What did I need to learn to do this job?

l loved French, maths and physics at school. When I went to university, I first studied electrical engineering and then I specialised in power system engineering. Next, I combined the two by studying electrical engineering for wind turbines.

As my job has changed, so have the skills I need. In the early years, I mostly needed my engineering skills. Then when I started managing projects, I had to be good at planning and organisation. As I have become a more senior manager, it has become more important to be good at dealing with different people and to be able to build strong teams and motivate them.

Lucy Craig, 56, The Netherlands

Senior Vice President of Growth & Innovation at DNV Energy Systems

A great teacher changed my life

Take notice of your teachers! Nobody in my family had ever been an engineer, but when I was choosing what to study in university, my physics teacher at school suggested I think about engineering. I am very grateful to her as she set me off on an amazing career path that has led me to where I am today.

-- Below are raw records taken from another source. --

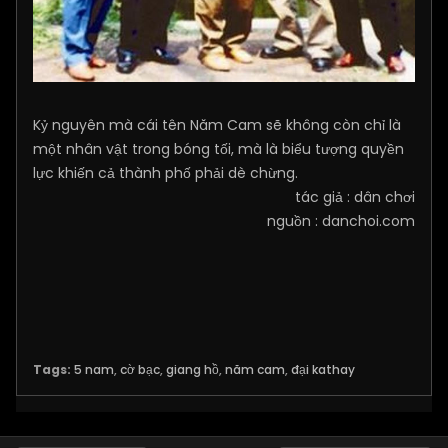
Kỷ nguyên mà cái tên Năm Cam sẽ không còn chỉ là
một nhân vật trong bóng tối, mà là biểu tượng quyền
lực khiến cả thành phố phải dè chừng.
tác giả : dân chơi
nguồn : danchoi.com
Tags:
5 nam
,
cờ bạc
,
giang hồ
,
năm cam
,
đại kathay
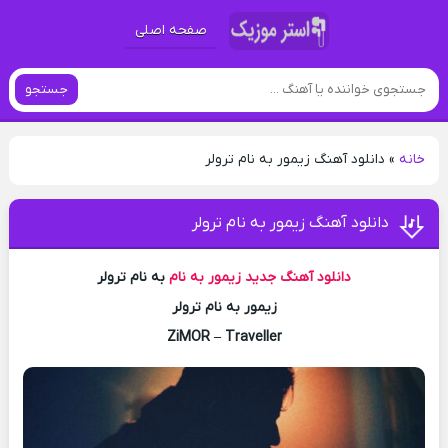
صفحه اصلی
جستجو
خانه
»
دانلود آهنگ زیمور به نام ترولر
دانلود آهنگ زیمور به نام ترولر
دانلود آهنگ جدید
زیمور به نام
به نام ترولر
زیمور به نام ترولر
ZiMOR – Traveller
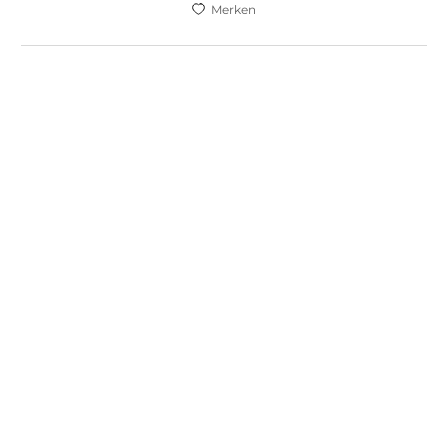
Merken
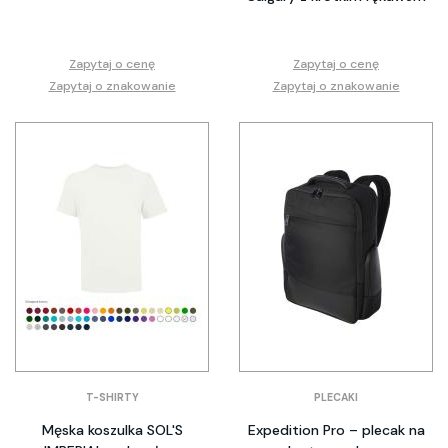
Zapytaj o cenę
Zapytaj o cenę
Zapytaj o znakowanie
Zapytaj o znakowanie
T-SHIRTY
PLECAKI
Męska koszulka SOL'S
Expedition Pro – plecak na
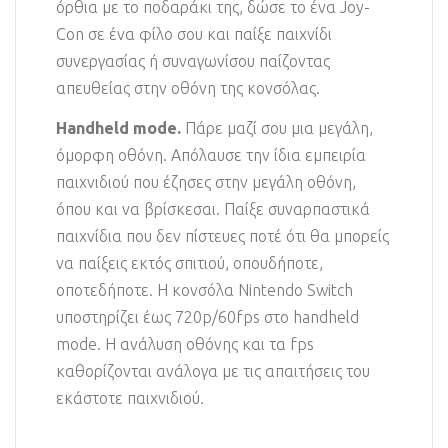
όρθια με το ποδαράκι της, δώσε το ένα Joy-
Con σε ένα φίλο σου και παίξε παιχνίδι
συνεργασίας ή συναγωνίσου παίζοντας
απευθείας στην οθόνη της κονσόλας.
Handheld mode.
Πάρε μαζί σου μια μεγάλη,
όμορφη οθόνη. Απόλαυσε την ίδια εμπειρία
παιχνιδιού που έζησες στην μεγάλη οθόνη,
όπου και να βρίσκεσαι. Παίξε συναρπαστικά
παιχνίδια που δεν πίστευες ποτέ ότι θα μπορείς
να παίξεις εκτός σπιτιού, οπουδήποτε,
οποτεδήποτε. Η κονσόλα Nintendo Switch
υποστηρίζει έως 720p/60fps στο handheld
mode. Η ανάλυση οθόνης και τα fps
καθορίζονται ανάλογα με τις απαιτήσεις του
εκάστοτε παιχνιδιού.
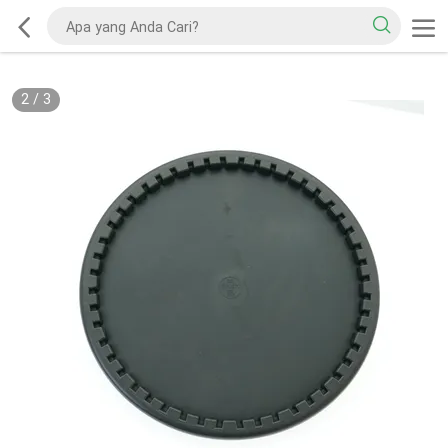
2
/
3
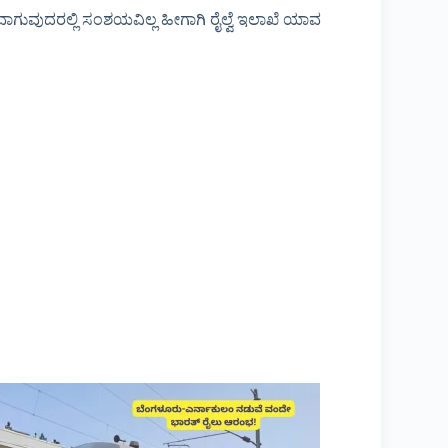
ುವುದರಲ್ಲಿ ಸಂಶಯವಿಲ್ಲ ಹೀಗಾಗಿ ರೈಲ್ವೆ ಇಲಾಖೆ ಯಾವ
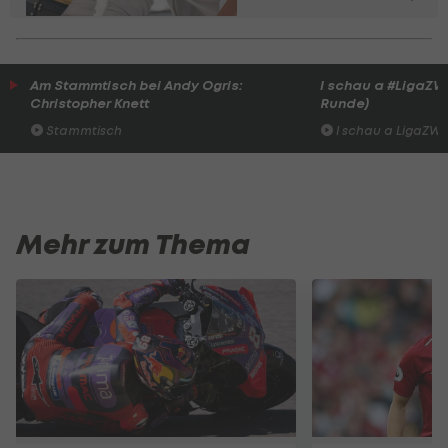
Am Stammtisch bei Andy Ogris:
I schau a #LigaZWA 
Christopher Knett
Runde)
Stammtisch
I schau a LigaZWA
Mehr zum Thema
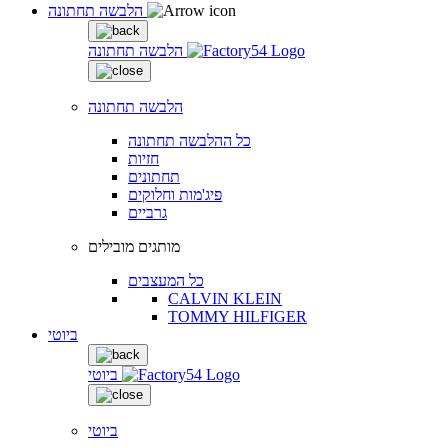
הלבשה תחתונה
הלבשה תחתונה
הלבשה תחתונה
כל ההלבשה תחתונה
חזיות
תחתונים
פיג'מות וחלוקים
גרביים
מותגים מובילים
כל המעצבים
CALVIN KLEIN
TOMMY HILFIGER
ביוטי
ביוטי
ביוטי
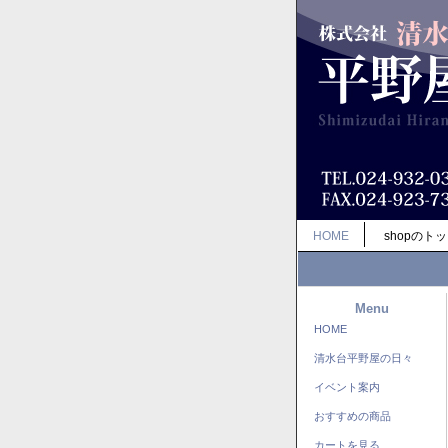
HOME
shopのト
Menu
HOME
清水台平野屋の日々
イベント案内
おすすめの商品
カートを見る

I work for DNV, a company which provides technical advice to people building solar and wind farms or operating electricity grids. For example, if the owner of an electricity grid wants to know how much energy a wind farm will produce, how long it will last, where to put it, or how to adapt the electricity grid, we do the calculations to answer such questions. I am responsible for developing new ways to answer these questions more accurately and more quickly.

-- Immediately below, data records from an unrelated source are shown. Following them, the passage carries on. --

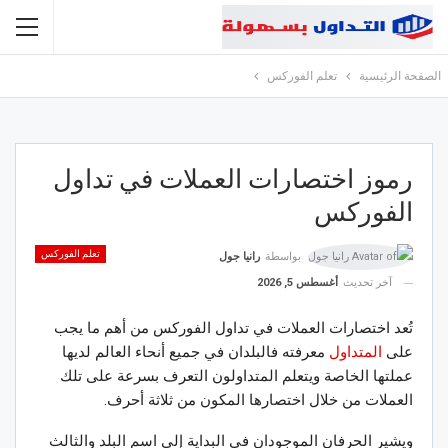
الصفحة الرئيسية
تعلم الفوركس
رموز اختصارات العملات في تداول
الفوركس
تعلم الفوركس
بواسطة
رانيا جول
آخر تحديث
أغسطس 5, 2026
تُعد اختصارات العملات في تداول الفوركس من أهم ما يجب
على
المتداول
معرفته فالبلدان في جميع أنحاء العالم لديها
عملتها الخاصة ويتعلم المتداولون التعرف بسرعة على تلك
العملات من خلال اختصارها المكون من ثلاثة أحرف.
ويشير الحرفان الموجودان في البداية إلى اسم البلد والثالث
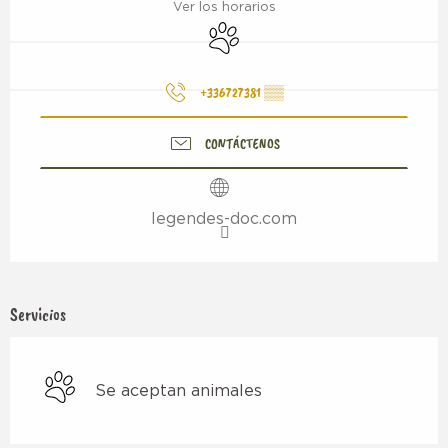
Ver los horarios
Se aceptan animales
+336727381
▒▒
CONTÁCTENOS
legendes-doc.com
Servicios
Se aceptan animales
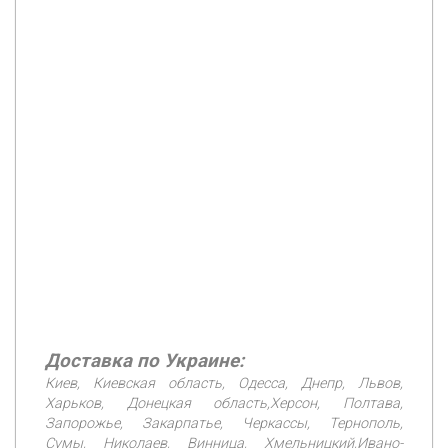
Доставка по Украине:
Киев, Киевская область, Одесса, Днепр, Львов,
Харьков, Донецкая область,Херсон, Полтава,
Запорожье, Закарпатье, Черкассы, Тернополь,
Сумы, Николаев, Винница, Хмельницкий,Ивано-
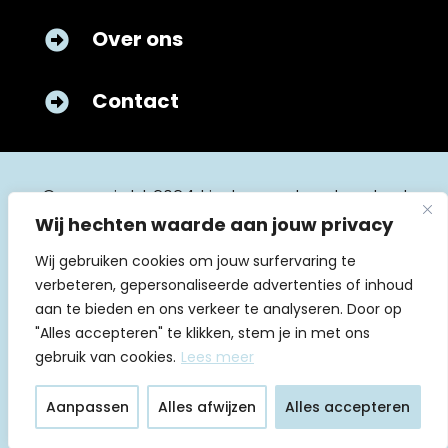
Over ons

Contact

© copyright 2024 kinderverpleegkunde.nl
Wij hechten waarde aan jouw privacy
Wij gebruiken cookies om jouw surfervaring te
verbeteren, gepersonaliseerde advertenties of inhoud
aan te bieden en ons verkeer te analyseren. Door op
"Alles accepteren" te klikken, stem je in met ons
Algemene voorwaarden
gebruik van cookies.
Lees meer
Huishoudelijk reglement
Aanpassen
Alles afwijzen
Alles accepteren
Privacyverklaring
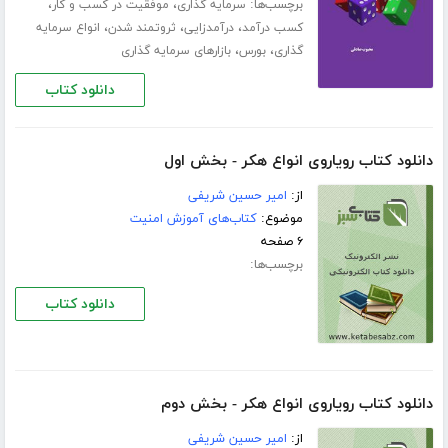
برچسب‌ها:
،
،
سرمایه گذاری
موفقیت در کسب و کار
،
،
،
کسب درآمد
درآمدزایی
ثروتمند شدن
انواع سرمایه
،
،
گذاری
بورس
بازارهای سرمایه گذاری
دانلود کتاب
دانلود کتاب رویاروی انواع هکر - بخش اول
از:
امیر حسین شریفی
موضوع:
کتاب‌های آموزش امنیت
۶ صفحه
برچسب‌ها:
دانلود کتاب
دانلود کتاب رویاروی انواع هکر - بخش دوم
از:
امیر حسین شریفی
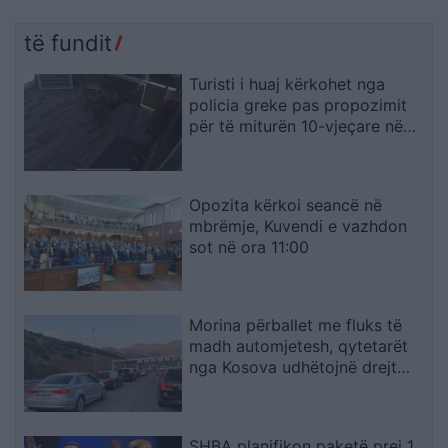
të fundit
Turisti i huaj kërkohet nga
policia greke pas propozimit
për të miturën 10-vjeçare në
Kretë
Opozita kërkoi seancë në
mbrëmje, Kuvendi e vazhdon
sot në ora 11:00
Morina përballet me fluks të
madh automjetesh, qytetarët
nga Kosova udhëtojnë drejt
bregdetit shqiptar
SHBA planifikon paketë prej 1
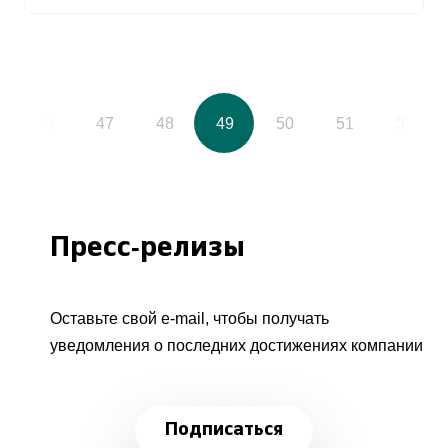
46
47
48
49
50
51
52
Пресс-релизы
Оставьте свой e-mail, чтобы получать
уведомления о последних достижениях компании
Подписаться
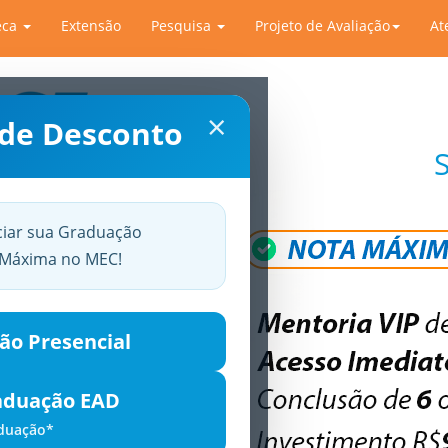
eca
Extensão
Pesquisa
Projeto de Avaliação
At
×
 de Desconto
ciar sua Graduação
a Máxima no MEC!
ão Presencial
aduação EAD
aduação*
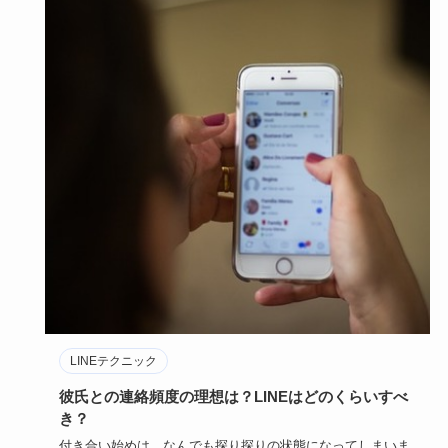
LINEテクニック
彼氏との連絡頻度の理想は？LINEはどのくらいすべ
き？
付き合い始めは、なんでも探り探りの状態になってしまいま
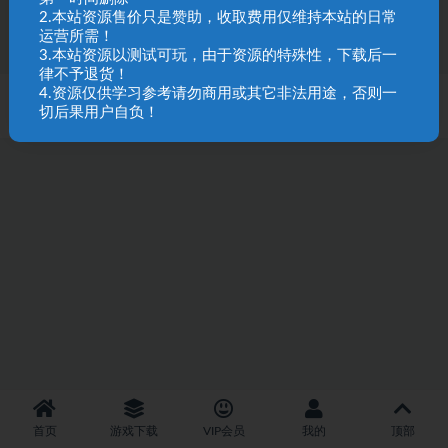
95
1
2.本站资源售价只是赞助，收取费用仅维持本站的日常
运营所需！
3.本站资源以测试可玩，由于资源的特殊性，下载后一
律不予退货！
4.资源仅供学习参考请勿商用或其它非法用途，否则一
SQL 请求数：29 次
|
页面生成耗时：2.47 秒
切后果用户自负！
首页
游戏下载
VIP会员
我的
顶部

The most important project I am working on is called the “digital transformation”, which means finding ways to use computing to do things faster and better than humans. It is similar to how schools now use computers and digital whiteboards instead of big encyclopaedias and messy blackboards. 

This kind of technological change has been really impressive in the wind industry over the past 30 years. Wind turbines today are more than 40 times more powerful than they were when I started working. It is exciting how wind energy has gone from being relatively unimportant to playing a big role in providing our electricity. 

In the UK, many people used to dislike wind turbines. Now though, we have a lot of turbines out in the sea and we get more than 15% of our electricity from wind. In Spain, they get more than 20%. It is exciting to be part of such big changes.

One of the best aspects of my job is working with people from around the world. In the same day, I might speak to someone from India in the morning and to someone from California in the late afternoon – I love that diversity of culture! 

People around the world care about climate change. They often feel they can’t do much about it, but there are lots of things we can all do to make a difference. For example, we can encourage our governments to act against climate change by making it clear we want them to reduce carbon emissions.

You can help make this happen by writing to your local politician to ask them to build more wind farms, to set up lots of charging stations to make it easy to use electric cars and to create safe and convenient bike lanes to make it easy to cycle.